What frequently arrives alongside that initiation is a one-sided proposition: this relationship would work if one partner changed. If they drank less. If they communicated better. If they were more emotionally available. If they listened. If they engaged. The specifics vary, but the structure is familiar. The therapist is then subtly pulled into this frame, becoming another voice that confirms the story and reinforces a corrective effort aimed at one person.
This is where things start to go wrong. Not because the issues being raised are imagined, but because the organising question becomes “how do I change my partner?” The relationship drops out of focus, replaced by a project aimed at correcting one person.
This becomes more entrenched when it is paired with the position “I’ve done my work.” Years of individual therapy, insight, and emotional language can consolidate a sense that one partner has already changed, and that the task now is for the other to catch up. The structure shifts from relational to sequential. I have changed. Now it is your turn.

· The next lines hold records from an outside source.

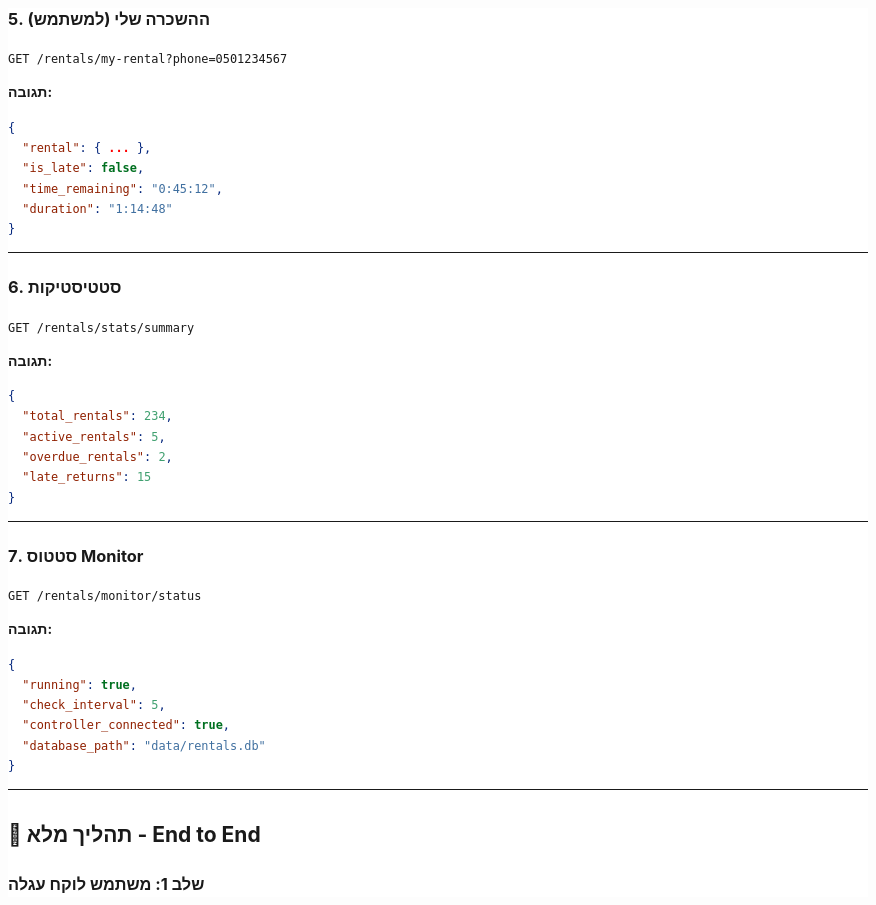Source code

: 
### 5. ההשכרה שלי (למשתמש)
```http
GET /rentals/my-rental?phone=0501234567
```

**תגובה:**
```json
{
  "rental": { ... },
  "is_late": false,
  "time_remaining": "0:45:12",
  "duration": "1:14:48"
}
```

---

### 6. סטטיסטיקות
```http
GET /rentals/stats/summary
```

**תגובה:**
```json
{
  "total_rentals": 234,
  "active_rentals": 5,
  "overdue_rentals": 2,
  "late_returns": 15
}
```

---

### 7. סטטוס Monitor
```http
GET /rentals/monitor/status
```

**תגובה:**
```json
{
  "running": true,
  "check_interval": 5,
  "controller_connected": true,
  "database_path": "data/rentals.db"
}
```

---

## 🔄 תהליך מלא - End to End

### שלב 1: משתמש לוקח עגלה
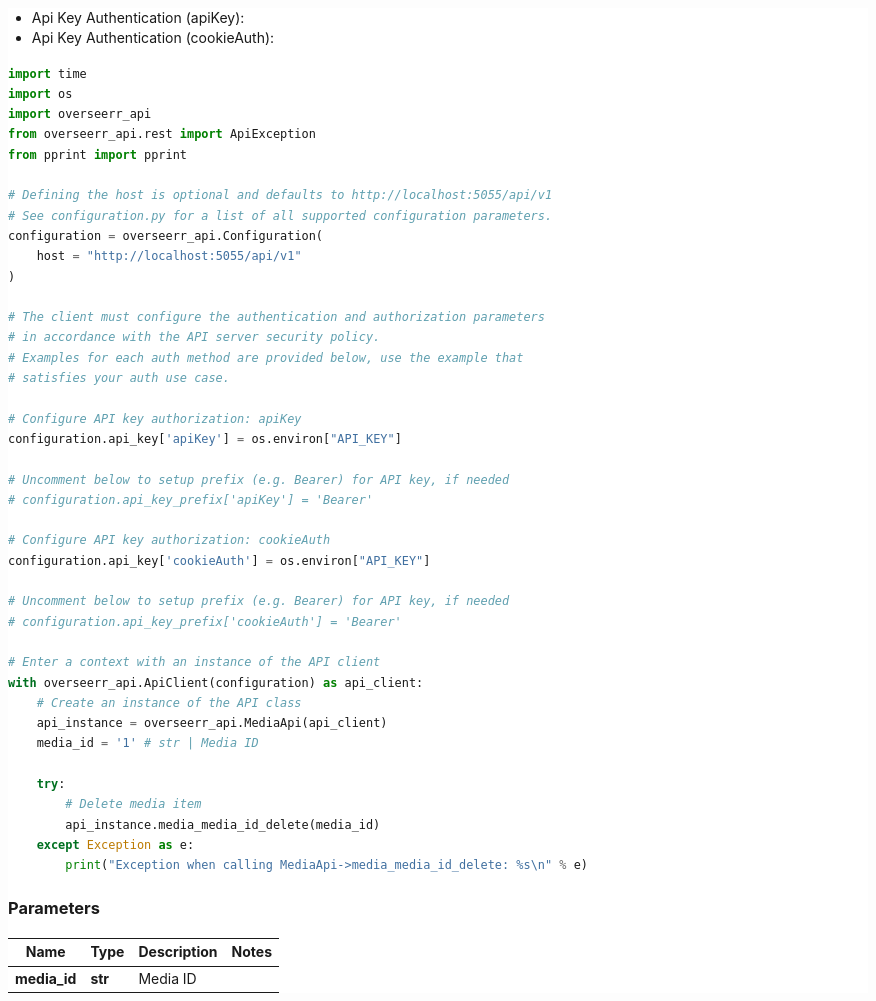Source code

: * Api Key Authentication (apiKey):
* Api Key Authentication (cookieAuth):
```python
import time
import os
import overseerr_api
from overseerr_api.rest import ApiException
from pprint import pprint

# Defining the host is optional and defaults to http://localhost:5055/api/v1
# See configuration.py for a list of all supported configuration parameters.
configuration = overseerr_api.Configuration(
    host = "http://localhost:5055/api/v1"
)

# The client must configure the authentication and authorization parameters
# in accordance with the API server security policy.
# Examples for each auth method are provided below, use the example that
# satisfies your auth use case.

# Configure API key authorization: apiKey
configuration.api_key['apiKey'] = os.environ["API_KEY"]

# Uncomment below to setup prefix (e.g. Bearer) for API key, if needed
# configuration.api_key_prefix['apiKey'] = 'Bearer'

# Configure API key authorization: cookieAuth
configuration.api_key['cookieAuth'] = os.environ["API_KEY"]

# Uncomment below to setup prefix (e.g. Bearer) for API key, if needed
# configuration.api_key_prefix['cookieAuth'] = 'Bearer'

# Enter a context with an instance of the API client
with overseerr_api.ApiClient(configuration) as api_client:
    # Create an instance of the API class
    api_instance = overseerr_api.MediaApi(api_client)
    media_id = '1' # str | Media ID

    try:
        # Delete media item
        api_instance.media_media_id_delete(media_id)
    except Exception as e:
        print("Exception when calling MediaApi->media_media_id_delete: %s\n" % e)
```



### Parameters

Name | Type | Description  | Notes
------------- | ------------- | ------------- | -------------
 **media_id** | **str**| Media ID | 
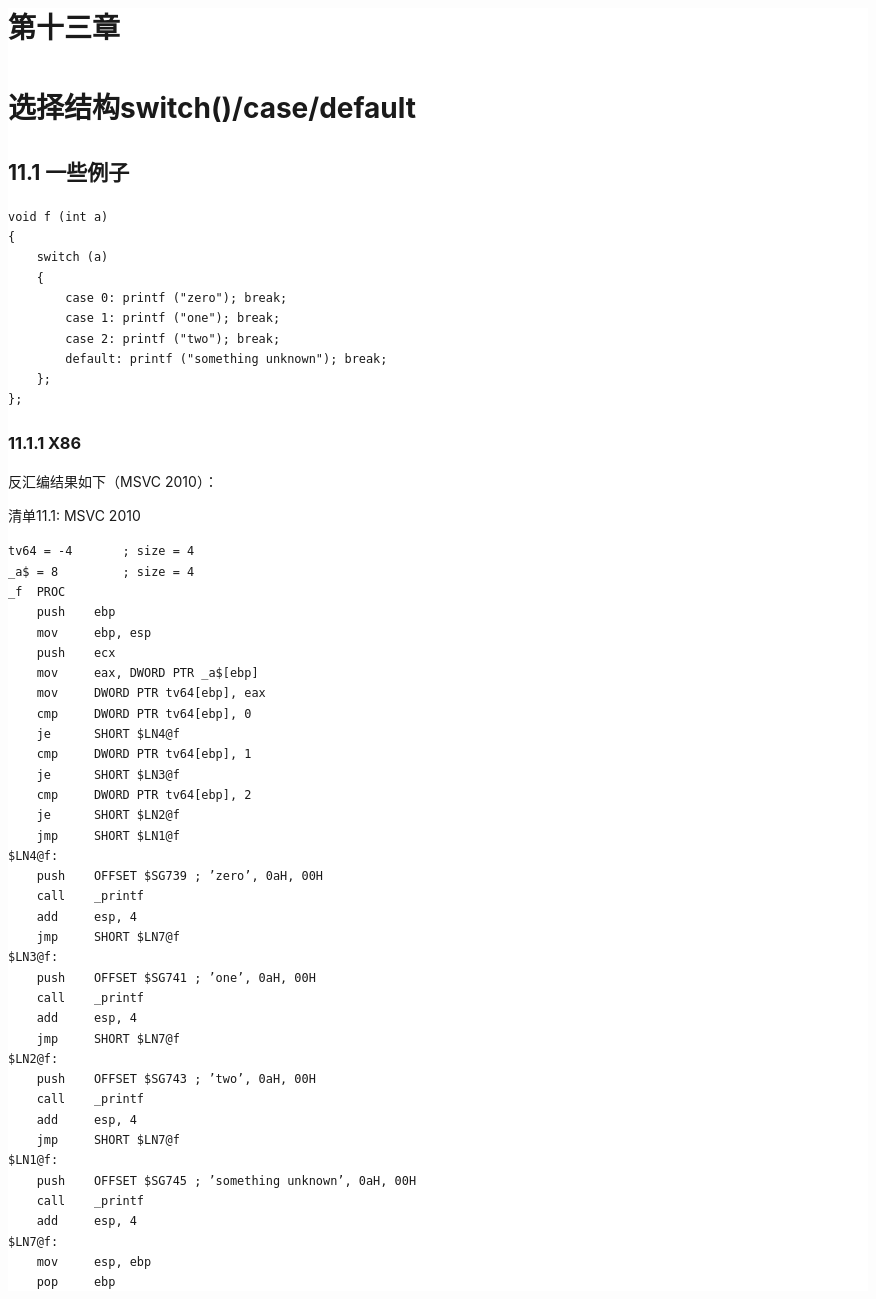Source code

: # 第十三章
# 选择结构switch()/case/default

## 11.1 一些例子

```
void f (int a)
{
    switch (a)
    {
        case 0: printf ("zero"); break;
        case 1: printf ("one"); break;
        case 2: printf ("two"); break;
        default: printf ("something unknown"); break;
    };
};
```

### 11.1.1 X86

反汇编结果如下（MSVC 2010）：

清单11.1: MSVC 2010

```
tv64 = -4       ; size = 4
_a$ = 8         ; size = 4
_f  PROC
    push    ebp
    mov     ebp, esp
    push    ecx
    mov     eax, DWORD PTR _a$[ebp]
    mov     DWORD PTR tv64[ebp], eax
    cmp     DWORD PTR tv64[ebp], 0
    je      SHORT $LN4@f
    cmp     DWORD PTR tv64[ebp], 1
    je      SHORT $LN3@f
    cmp     DWORD PTR tv64[ebp], 2
    je      SHORT $LN2@f
    jmp     SHORT $LN1@f
$LN4@f:
    push    OFFSET $SG739 ; ’zero’, 0aH, 00H
    call    _printf
    add     esp, 4
    jmp     SHORT $LN7@f
$LN3@f:
    push    OFFSET $SG741 ; ’one’, 0aH, 00H
    call    _printf
    add     esp, 4
    jmp     SHORT $LN7@f
$LN2@f:
    push    OFFSET $SG743 ; ’two’, 0aH, 00H
    call    _printf
    add     esp, 4
    jmp     SHORT $LN7@f
$LN1@f:
    push    OFFSET $SG745 ; ’something unknown’, 0aH, 00H
    call    _printf
    add     esp, 4
$LN7@f:
    mov     esp, ebp
    pop     ebp
```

That is not a workable starting point. If a relationship is stuck, then the way both partners have been trying to manage distress, disconnection, and difference is part of what is keeping it stuck. Even well-intended strategies. Even emotionally sophisticated ones. Even strategies that once made sense.
Couple therapy becomes workable when both people can say, in some form, “whatever we have been doing together is not working, and whatever needs to change will require both of us to change how we participate.” More specifically, it becomes workable when each person begins asking, “what do I need to do differently?” and shifts attention away from the other person.
That shift is often the critical diagnostic point. If both partners cannot make it, there will be no progress. More often, therapy becomes another unsuccessful attempt to change one person as a way of changing the relationship.
Movement in couple therapy requires shared responsibility for the pattern. Each person’s actions and inactions have contributed to the relationship as it is, and change requires a shift in how each participates in the interaction.
Someone has to bring the couple into therapy. That part is necessary. What matters is whether they are bringing the relationship, or bringing their partner. That distinction is often the difference between work that shifts something and work that reinforces exactly what was already not working.